Density Is Not The Boogieman
Posted: February 28th, 2010 | Author: James Glave | Filed under: Eco Shed, Food, Fossil Fuel, Global Warming, Habits, Housing, Transformational Change, Transportation, smart growth, sprawl | Tags: Bowen Island, OCP, Official Community Plan | No Comments »Individual Submission
Bowen Island Official Community Plan Update Committee
February 28, 2010
Dear Members of the Committee:
My name is James Glave and I’m a father of two. Ours is a young commuter family, and my wife and I actively participate in many aspects of island life. I love this place, and I am proud to call it home.
My personal passion is climate change solutions, and the transportation, energy, and land-use strategies that have been shown to reduce per-capita greenhouse-gas emissions here in our region and around the world.
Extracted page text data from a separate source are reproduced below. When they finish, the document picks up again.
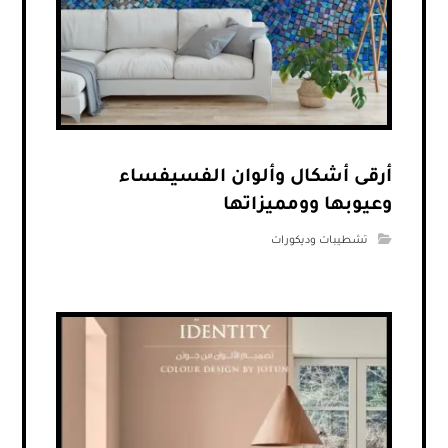
أرقى أشكال وألوان الفسيفساء
وعيوبها وومميزاتها
تشطيبات وديكورات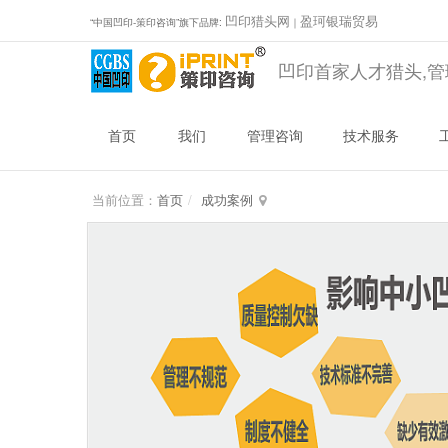
凹印猎头网
盈珂银瑞贸易
“中国凹印-策印咨询”旗下品牌:
｜
凹印首家人才猎头,管
首页
我们
管理咨询
技术服务
当前位置：
首页
成功案例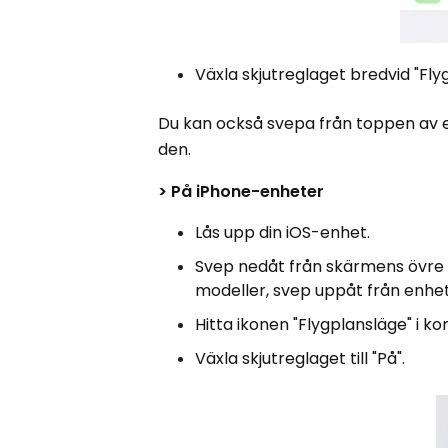
Växla skjutreglaget bredvid "Fly
Du kan också svepa från toppen av en
den.
> På iPhone-enheter
Lås upp din iOS-enhet.
Svep nedåt från skärmens övre h
modeller, svep uppåt från enhe
Hitta ikonen "Flygplansläge" i ko
Växla skjutreglaget till "På".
We can talk about any number of issues, but in my mind, carbon is the ultimate deal-breaker. We simply don’t have an option other than finding ways to slash the stuff from our lives and community. If we don’t “act locally” on this “global” issue, it will eventually come home to our doorstop and find us where we live anyway.
The science suggests that climate change will, in the near-term, overwhelm our first responders and social services, exhaust our municipal budget, and place hardship on our population via skyrocketing food prices. In the long term (which is what community planning is all about, right?) it will ultimately result in waves of climate refugees flooding into Canada, and ultimately our community. This is not chicken-little stuff, it is exhaustively documented in reports by The Global Humanitarian Forum, the World Health Organization, Oxfam, and many other public agencies and non-government organizations.
Climate change is not an “environmental” issue, it is a civilization challenge. I believe we have a profound moral obligation to address it, wherever we live. I personally believe that we do not get an excuse or “opt out” pass to address climate just because we choose to live in a beautiful place that is “seen to be rural,” where fawns dance at the roadside and salmon thrash in the lagoon. We are not entitled to an exemption because we are surrounded by great natural beauty. This is not just “China’s problem.” We should see our emissions as an opportunity to lead, not barely squeak through our statutory obligations and hope nobody is noticing. That’s how we are not dealing with it now.